Over the country there is pea
ce. The resting fields have given up their yield. Oast houses and rickyards and barns are full. In the cottage gardens the fruit has been picked, apple and pear, quince and plum. Go down the village street on a late September afternoon and the warm burnt smell of jam-making oozes out of open cottage doors. Soon the last apple will have been picked and the orchards will be silent again.

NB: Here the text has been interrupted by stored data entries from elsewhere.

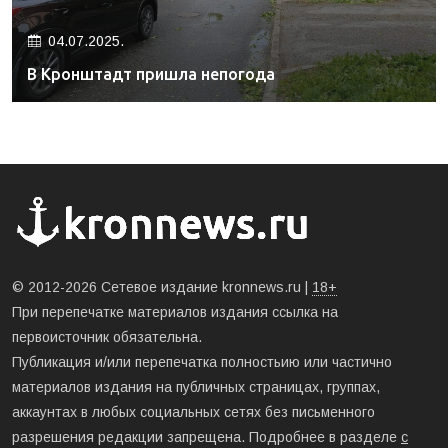
04.07.2025.
В Кронштадт пришла непогода
© 2012-2026 Сетевое издание kronnews.ru |
18+
При перепечатке материалов издания ссылка на
первоисточник обязательна.
Публикация и/или перепечатка полностьию или частично
материалов издания на публичных страницах, группах,
аккаунтах в любых социальных сетях без письменного
разрешения редакции запрещена. Подробнее в разделе
с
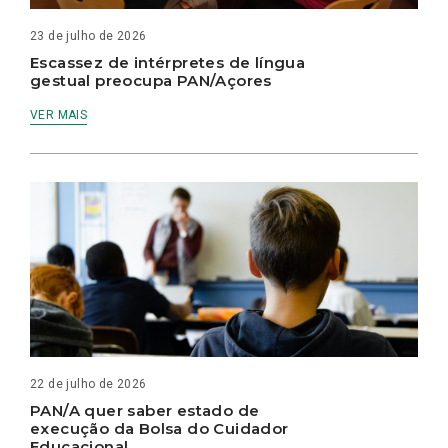
23 de julho de 2026
Escassez de intérpretes de língua
gestual preocupa PAN/Açores
VER MAIS
22 de julho de 2026
PAN/A quer saber estado de
execução da Bolsa do Cuidador
Educacional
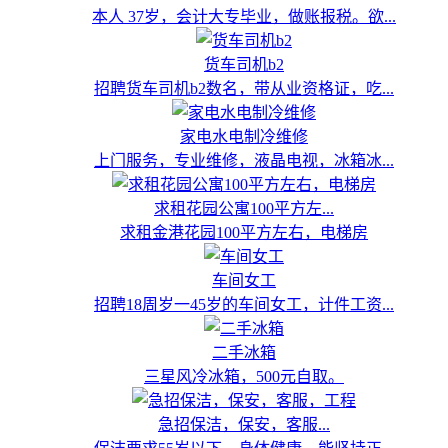
本人 37岁，会计大专毕业，做账报税。欲...
货车司机b2
招聘货车司机b2数名，带从业资格证，吃...
家电水电制冷维修
上门服务，专业维修，液晶电视，冰箱冰...
求租花园公寓100平方左...
求租金港花园100平方左右，电梯房
车间女工
招聘18周岁一45岁的车间女工，计件工资...
二手冰箱
三星风冷冰箱，500元自取。
急招保洁，保安，客服...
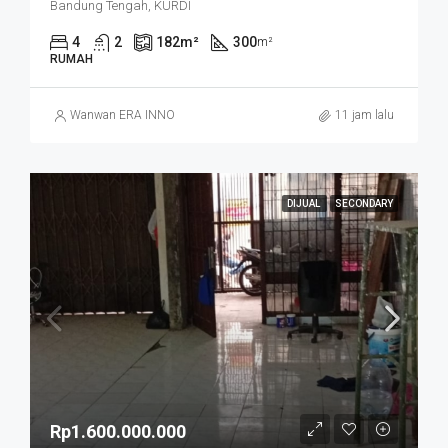
Bandung Tengah, KURDI
4
2
182
m²
300
m²
RUMAH
Wanwan ERA INNO
11 jam lalu
DIJUAL
SECONDARY
Rp1.600.000.000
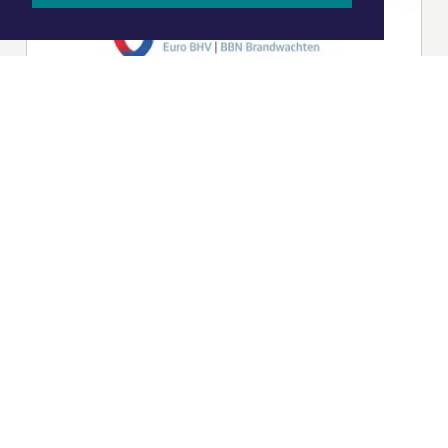
|
Nieuws | Sport | Evenementen
Hoofdvestiging:
van Benthuizenlaan 1
1701 BZ Heerhugowaard
072 8200 600
redactie@xyto.nl
www.xyto.nl
SOCIAL MEDIA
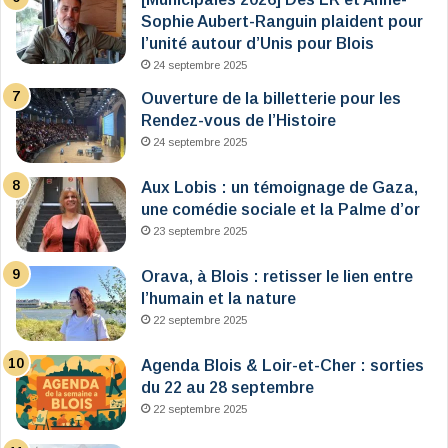
Sophie Aubert-Ranguin plaident pour
l’unité autour d’Unis pour Blois
24 septembre 2025
Ouverture de la billetterie pour les
Rendez-vous de l’Histoire
24 septembre 2025
Aux Lobis : un témoignage de Gaza,
une comédie sociale et la Palme d’or
23 septembre 2025
Orava, à Blois : retisser le lien entre
l’humain et la nature
22 septembre 2025
Agenda Blois & Loir-et-Cher : sorties
du 22 au 28 septembre
22 septembre 2025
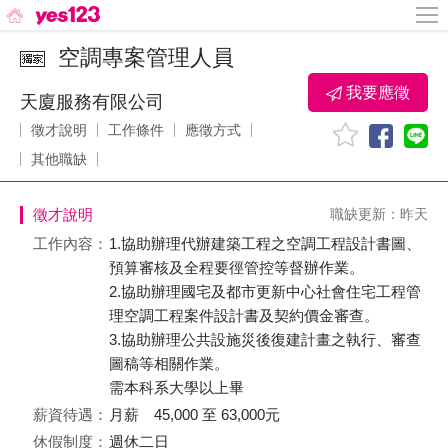
空調專案管理人員
我要應徵
天廈服務有限公司
徵才說明
工作條件
應徵方式
其他職缺
徵才說明
職缺更新：昨天
工作內容：
1.協助辦理代辦建築工程之空調工程設計書圖、
預算審核及全程要徑管控等督辦作業。
2.協助辦理國宅及都市更新中心社會住宅工程管
理空調工程案件設計書及契約價金審查。
3.協助辦理公共設施災後復建計畫之執行、審查
圖稿等相關作業。
需本科系大學以上畢
薪資待遇：
月薪 45,000 至 63,000元
休假制度：
週休二日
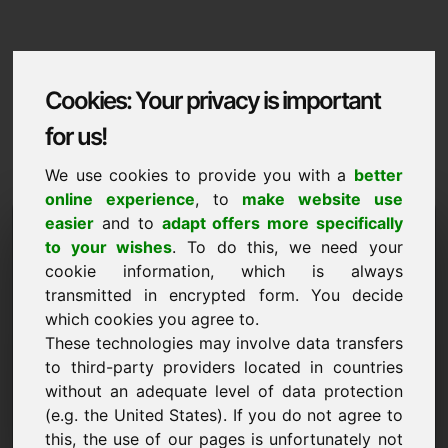
Cookies: Your privacy is important
for us!
We use cookies to provide you with a
better
online experience
, to
make website use
Domaininformation
easier
and to
adapt offers more specifically
to your wishes
. To do this, we need your
Domaininformation | Slovenscina
cookie information, which is always
transmitted in encrypted form. You decide
Posebna cena: 2.000,00 Euro (brez DDV)
which cookies you agree to.
These technologies may involve data transfers
NOVO
Privlačne alternative domen neposredno na Find-Your-
to third-party providers located in countries
Domain.eu
without an adequate level of data protection
odkrijte ->
(e.g. the United States). If you do not agree to
this, the use of our pages is unfortunately not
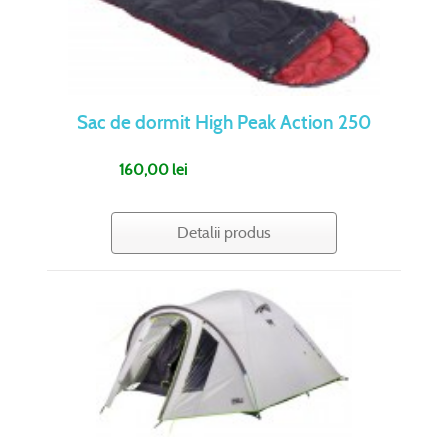
Sac de dormit High Peak Action 250
160,00 lei
Detalii produs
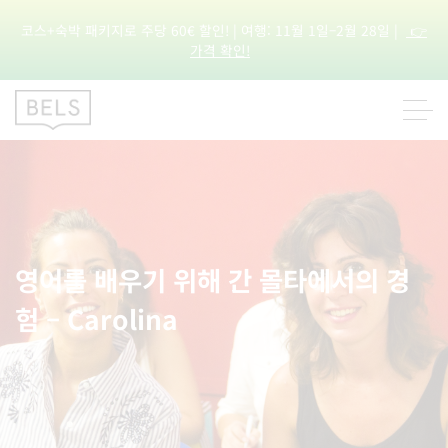
코스+숙박 패키지로 주당 60€ 할인! | 여행: 11월 1일–2월 28일 |
👉
가격 확인!
영어를 배우기 위해 간 몰타에서의 경
험 – Carolina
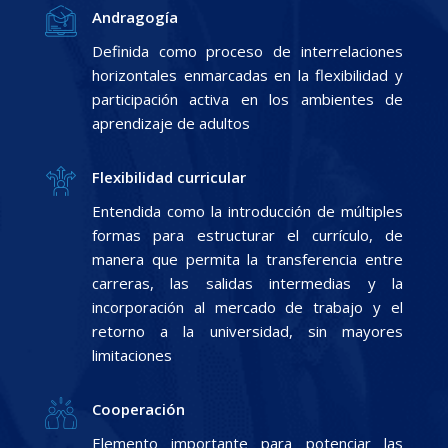
Andragogía
Definida como proceso de interrelaciones
horizontales enmarcadas en la flexibilidad y
participación activa en los ambientes de
aprendizaje de adultos
Flexibilidad curricular
Entendida como la introducción de múltiples
formas para estructurar el currículo, de
manera que permita la transferencia entre
carreras, las salidas intermedias y la
incorporación al mercado de trabajo y el
retorno a la universidad, sin mayores
limitaciones
Cooperación
Elemento importante para potenciar las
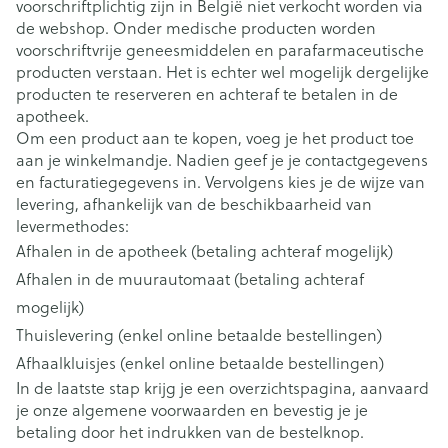
voorschriftplichtig zijn in België niet verkocht worden via
de webshop. Onder medische producten worden
voorschriftvrije geneesmiddelen en parafarmaceutische
producten verstaan. Het is echter wel mogelijk dergelijke
producten te reserveren en achteraf te betalen in de
apotheek.
Om een product aan te kopen, voeg je het product toe
aan je winkelmandje. Nadien geef je je contactgegevens
en facturatiegegevens in. Vervolgens kies je de wijze van
levering, afhankelijk van de beschikbaarheid van
levermethodes:
Afhalen in de apotheek (betaling achteraf mogelijk)
Afhalen in de muurautomaat (betaling achteraf
mogelijk)
Thuislevering (enkel online betaalde bestellingen)
Afhaalkluisjes (enkel online betaalde bestellingen)
In de laatste stap krijg je een overzichtspagina, aanvaard
je onze algemene voorwaarden en bevestig je je
betaling door het indrukken van de bestelknop.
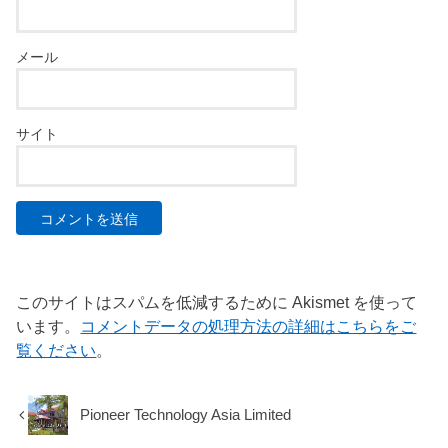
メール
サイト
このサイトはスパムを低減するために Akismet を使って
います。
コメントデータの処理方法の詳細はこちらをご
覧ください
。
Pioneer Technology Asia Limited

Sunday evening in the village church: the days are drawing in and the smelly gas lamps flicker unevenly with the greenish yellow light. It is Harvest Festival and the church is full. Farmer Stevens peeps behind him to look with a sense of possession at his sheaves of wheat around the font. Old Mrs Yeo is wondering where her orange dahlias have been put, and knows that the pink ones in the place of honour on the pulpit are not as good as hers. Rows of large apples line the chancel, red and yellow and green. The lectern is almost hidden in a tangle of oats. Obscurely at the back sits a ploughboy. He is shy and fidgets with his bow under the unaccustomed constriction of his Sunday collar. He has lost his way in the Service, for he never comes to church. But every year the Harvest Festival pulls him. He listens to the vicar preaching; he sees the squire and his lady in the front pew, and all the gentry smiling to each other. He feels lonely and untidy. Suddenly a flame of understanding consumes him. He is surrounded by white light and God’s hand is upon him. This is his service. It is about him that the vicar is preaching. He no longer fears the squire and his lady and all the gentry in the church. Those oats are his, and the wheat round the font. Who but he knew the fields before the plough had turned them? Was it not he who rose in the dark of winter mornings and with chilblained hands and numb feet fed the horses? Who else but he had withstood the March gales as he followed the plough? And now it is Harvest Festival. He strains forward to look at the apples, the oats and the wheat.